Data for review ::
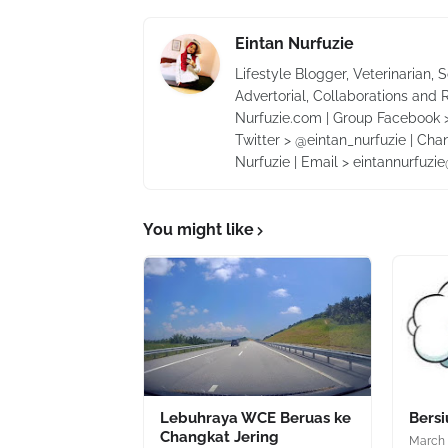
Eintan Nurfuzie
Lifestyle Blogger, Veterinarian, 
Advertorial, Collaborations and 
Nurfuzie.com | Group Facebook >
Twitter > @eintan_nurfuzie | Cha
Nurfuzie | Email > eintannurfuz
You might like
Lebuhraya WCE Beruas ke
Bers
Changkat Jering
March 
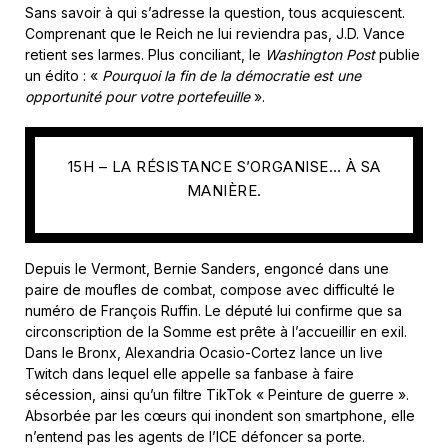
Sans savoir à qui s’adresse la question, tous acquiescent.
Comprenant que le Reich ne lui reviendra pas, J.D. Vance
retient ses larmes. Plus conciliant, le
Washington Post
publie
un édito : «
Pourquoi la fin de la démocratie est une
opportunité pour votre portefeuille
».
15H – LA RÉSISTANCE S’ORGANISE… À SA
MANIÈRE.
Depuis le Vermont, Bernie Sanders, engoncé dans une
paire de moufles de combat, compose avec difficulté le
numéro de François Ruffin. Le député lui confirme que sa
circonscription de la Somme est prête à l’accueillir en exil.
Dans le Bronx, Alexandria Ocasio-Cortez lance un live
Twitch dans lequel elle appelle sa fanbase à faire
sécession, ainsi qu’un filtre TikTok « Peinture de guerre ».
Absorbée par les cœurs qui inondent son smartphone, elle
n’entend pas les agents de l’ICE défoncer sa porte.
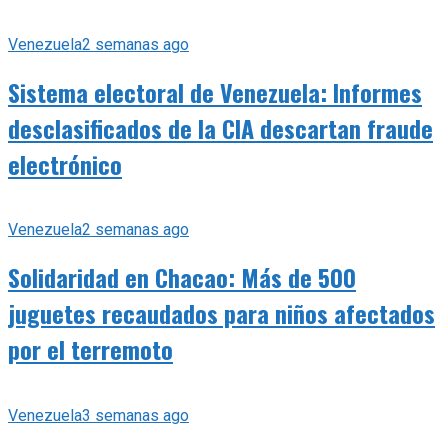
Venezuela
2 semanas ago
Sistema electoral de Venezuela: Informes
desclasificados de la CIA descartan fraude
electrónico
Venezuela
2 semanas ago
Solidaridad en Chacao: Más de 500
juguetes recaudados para niños afectados
por el terremoto
Venezuela
3 semanas ago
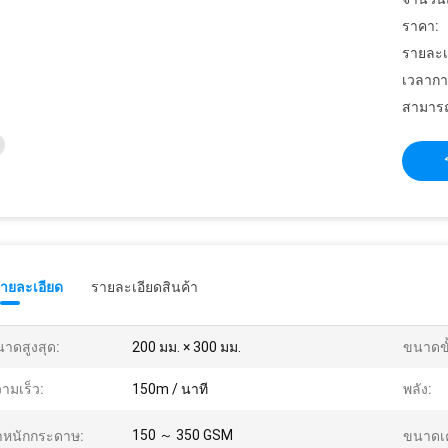
ราคา:
รายละเ
เวลากา
สามารถ
รายละเอียด
รายละเอียดสินค้า
าดสูงสุด:
200 มม. × 300 มม.
ขนาดขั
ามเร็ว:
150m / นาที
พลัง:
150 ～ 350 GSM
ำหนักกระดาษ:
ขนาดเค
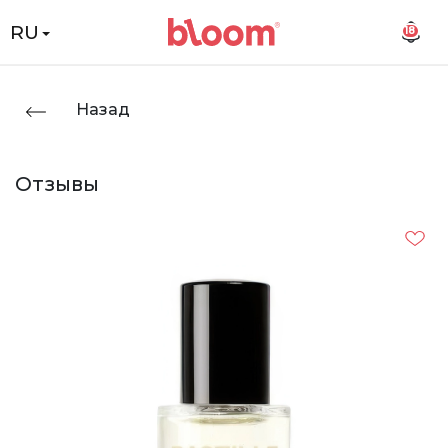
RU
18
Назад
Отзывы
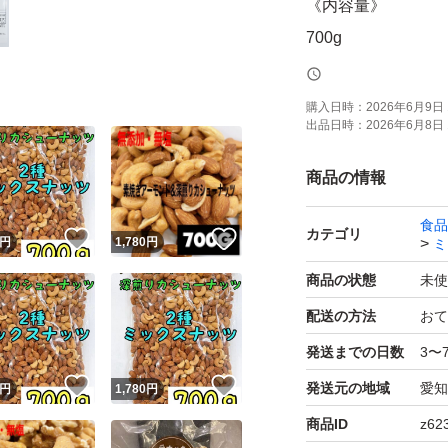
《内容量》
700g
《賞味期限》
購入日時：
2026年6月9日 
出品日時：
2026年6月8日 
ご注文より約150日
(画像の賞味期限は
商品の情報
します！)
食品
カテゴリ
！
いいね！
いいね！
円
1,780
円
ミ
《コメント》
商品の状態
未使
カシューナッツの
配送の方法
おて
ナッツになります♪
発送までの日数
3〜
こだわりの国内焙
！
いいね！
いいね！
発送元の地域
愛知
を最大限に引き出
円
1,780
円
無塩、無添加、低
商品ID
z62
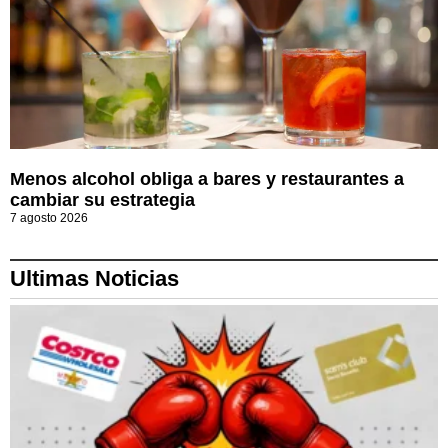
Menos alcohol obliga a bares y restaurantes a
cambiar su estrategia
7 agosto 2026
Ultimas Noticias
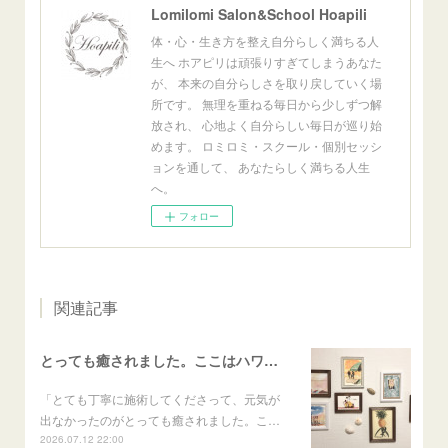
Lomilomi Salon&School Hoapili
体・心・生き方を整え自分らしく満ちる人
生へ ホアピリは頑張りすぎてしまうあなた
が、 本来の自分らしさを取り戻していく場
所です。 無理を重ねる毎日から少しずつ解
放され、 心地よく自分らしい毎日が巡り始
めます。 ロミロミ・スクール・個別セッシ
ョンを通して、 あなたらしく満ちる人生
へ。
フォロー
関連記事
とっても癒されました。ここはハワイかな？と思いました
「とても丁寧に施術してくださって、元気が
出なかったのがとっても癒されました。こ…
2026.07.12 22:00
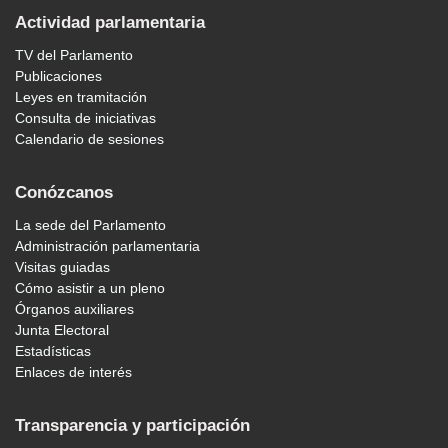
Actividad parlamentaria
TV del Parlamento
Publicaciones
Leyes en tramitación
Consulta de iniciativas
Calendario de sesiones
Conózcanos
La sede del Parlamento
Administración parlamentaria
Visitas guiadas
Cómo asistir a un pleno
Órganos auxiliares
Junta Electoral
Estadísticas
Enlaces de interés
Transparencia y participación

Exercise instructions :: Without including any picture, set down every line above exactly as it stands.

Task answer ::
Eintan Nurfuzie
Lifestyle Blogger, Veterinarian, 
Advertorial, Collaborations and 
Nurfuzie.com | Group Facebook >
Twitter > @eintan_nurfuzie | Cha
Nurfuzie | Email > eintannurfuz
You might like
Lebuhraya WCE Beruas ke
Bers
Changkat Jering
March 
Sans savoir à qui s’adresse la question, tous acquiescent.
Comprenant que le Reich ne lui reviendra pas, J.D. Vance
retient ses larmes. Plus conciliant, le
Washington Post
publie
un édito : «
Pourquoi la fin de la démocratie est une
opportunité pour votre portefeuille
».
15H – LA RÉSISTANCE S’ORGANISE… À SA
MANIÈRE.
Depuis le Vermont, Bernie Sanders, engoncé dans une
paire de moufles de combat, compose avec difficulté le
numéro de François Ruffin. Le député lui confirme que sa
circonscription de la Somme est prête à l’accueillir en exil.
Dans le Bronx, Alexandria Ocasio-Cortez lance un live
Twitch dans lequel elle appelle sa fanbase à faire
sécession, ainsi qu’un filtre TikTok « Peinture de guerre ».
Absorbée par les cœurs qui inondent son smartphone, elle
n’entend pas les agents de l’ICE défoncer sa porte.
Venezuela
2 semanas ago
Sistema electoral de Venezuela: Informes
desclasificados de la CIA descartan fraude
electrónico
Venezuela
2 semanas ago
Solidaridad en Chacao: Más de 500
juguetes recaudados para niños afectados
por el terremoto
Venezuela
3 semanas ago
ราคา:
รายละเ
เวลากา
สามารถ
รายละเอียด
รายละเอียดสินค้า
าดสูงสุด:
200 มม. × 300 มม.
ขนาดขั
ามเร็ว:
150m / นาที
พลัง:
150 ～ 350 GSM
ำหนักกระดาษ:
ขนาดเค
RU
18
Назад
Отзывы
《内容量》
700g
《賞味期限》
購入日時：
2026年6月9日 
出品日時：
2026年6月8日 
ご注文より約150日
(画像の賞味期限は
商品の情報
します！)
食品
カテゴリ
！
いいね！
いいね！
円
1,780
円
ミ
《コメント》
商品の状態
未使
カシューナッツの
配送の方法
おて
ナッツになります♪
発送までの日数
3〜
こだわりの国内焙
！
いいね！
いいね！
発送元の地域
愛知
を最大限に引き出
円
1,780
円
無塩、無添加、低
商品ID
z62
Menos alcohol obliga a bares y restaurantes a
cambiar su estrategia
7 agosto 2026
Ultimas Noticias
Lomilomi Salon&School Hoapili
体・心・生き方を整え自分らしく満ちる人
生へ ホアピリは頑張りすぎてしまうあなた
が、 本来の自分らしさを取り戻していく場
所です。 無理を重ねる毎日から少しずつ解
放され、 心地よく自分らしい毎日が巡り始
めます。 ロミロミ・スクール・個別セッシ
ョンを通して、 あなたらしく満ちる人生
へ。
フォロー
関連記事
とっても癒されました。ここはハワイかな？と思いました
「とても丁寧に施術してくださって、元気が
出なかったのがとっても癒されました。こ…
2026.07.12 22:00
Actividad parlamentaria
TV del Parlamento
Publicaciones
Leyes en tramitación
Consulta de iniciativas
Calendario de sesiones
Conózcanos
La sede del Parlamento
Administración parlamentaria
Visitas guiadas
Cómo asistir a un pleno
Órganos auxiliares
Junta Electoral
Estadísticas
Enlaces de interés
Transparencia y participación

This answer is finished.